Conservative groups such as Americans for Job Security and Crossroads GPS, an arm of the American Crossroads group, co-founded by former George W. Bush administration adviser Karl Rove, are organized as nonprofits and don't have to disclose who is giving them money. Some liberal groups, such as the League of Conservation Voters, an environmental group, are also nonprofits but raise money on a much smaller scale.

One major player this year is the 60 Plus Association, an Alexandria-based group that bills itself as the conservative alternative to the AARP seniors group. In 2008, the group reported less than $2 million in revenue, most of it from direct-mail contributions.

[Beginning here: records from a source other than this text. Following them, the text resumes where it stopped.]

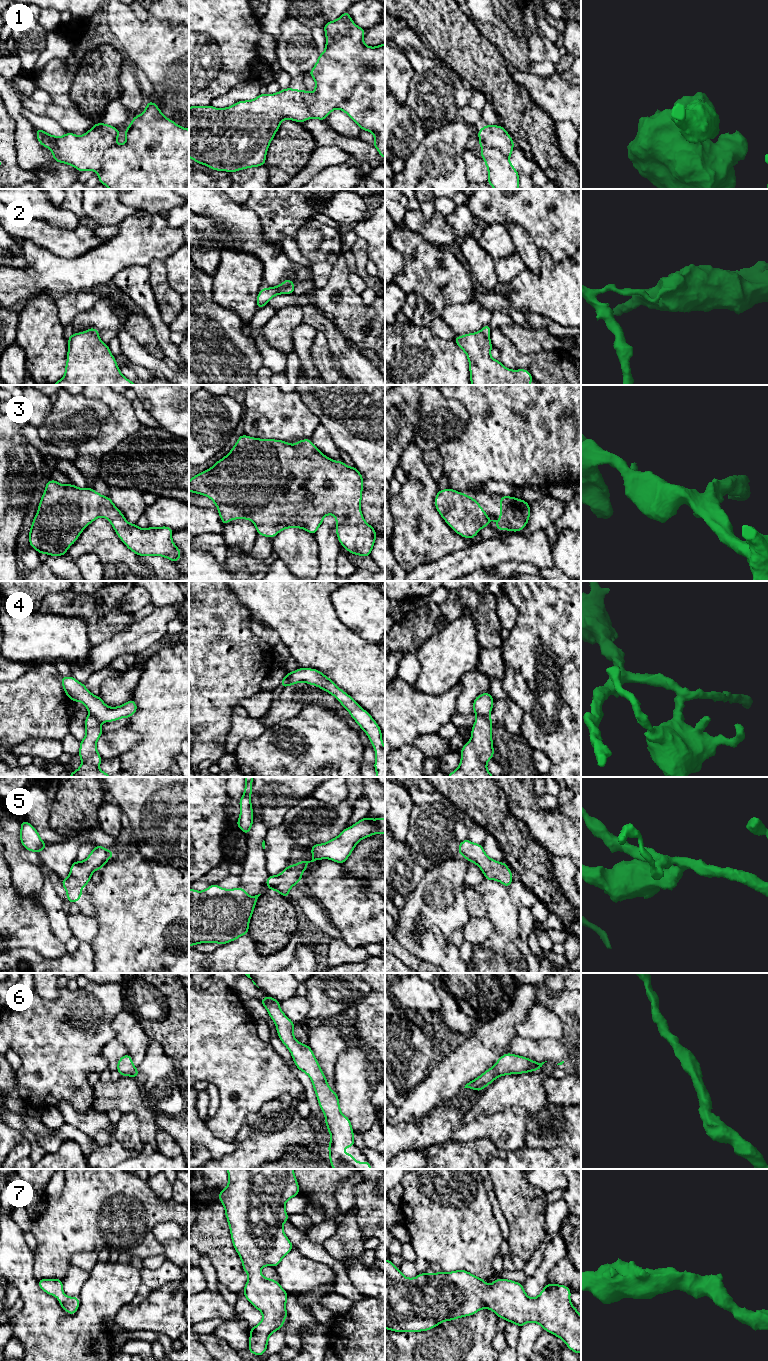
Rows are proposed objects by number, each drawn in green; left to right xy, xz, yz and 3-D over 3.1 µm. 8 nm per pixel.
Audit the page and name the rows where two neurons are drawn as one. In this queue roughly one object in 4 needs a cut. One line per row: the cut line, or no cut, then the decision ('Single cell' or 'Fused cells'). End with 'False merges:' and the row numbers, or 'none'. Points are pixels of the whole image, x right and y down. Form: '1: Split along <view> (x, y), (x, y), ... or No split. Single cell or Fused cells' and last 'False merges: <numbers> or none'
1: Split along xy (115, 143), (104, 152), (100, 168), (96, 172). Fused cells
2: Split along xz (293, 283), (281, 289), (273, 288). Fused cells
3: No split. Single cell
4: Split along xz (287, 673), (288, 685). Fused cells
5: No split. Single cell
6: No split. Single cell
7: No split. Single cell
False merges: 1, 2, 4

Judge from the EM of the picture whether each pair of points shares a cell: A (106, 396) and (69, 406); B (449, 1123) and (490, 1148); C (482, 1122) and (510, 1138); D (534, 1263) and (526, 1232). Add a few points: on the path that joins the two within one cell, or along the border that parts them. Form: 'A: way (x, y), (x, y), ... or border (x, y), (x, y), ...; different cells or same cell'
A: border (82, 395), (107, 408), (103, 421); different cells
B: border (457, 1142), (488, 1138), (497, 1148); different cells
C: way (489, 1126), (498, 1127), (503, 1131); same cell
D: border (535, 1252), (526, 1263); different cells

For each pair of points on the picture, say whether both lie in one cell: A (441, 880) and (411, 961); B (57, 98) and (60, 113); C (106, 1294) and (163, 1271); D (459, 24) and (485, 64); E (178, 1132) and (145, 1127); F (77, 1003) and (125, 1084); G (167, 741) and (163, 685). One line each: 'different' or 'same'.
A: different
B: different
C: different
D: same
E: different
F: different
G: same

This year the group has spent $7 million on election-related ads, according to its FEC reports. It also funded a $9 million campaign against Obama's health-care overhaul in 2009.

The group is somewhat renowned for its take-no-prisoners approach to advertising, alleging in recent spots that multiple Democrats have "betrayed seniors." The journalistic research Web site called the ads "highly misleading" in describing the funding outlook for Medicare.

But 60 Plus spokesman Tom Kise defended the ads and said the group's rapidly expanded budget was due to widespread opposition to Democratic policies on issues affecting senior citizens.

"We've never had this kind of threat to seniors before," Kise said. "We are in unprecedented times, which calls for unprecedented measures."

In earlier years, 60 Plus received significant grants from foundations connected to Pfizer and other major drugmakers, according to AARP. Kise declined to provide details about the group's donors but said it is not taking money from the pharmaceutical industry.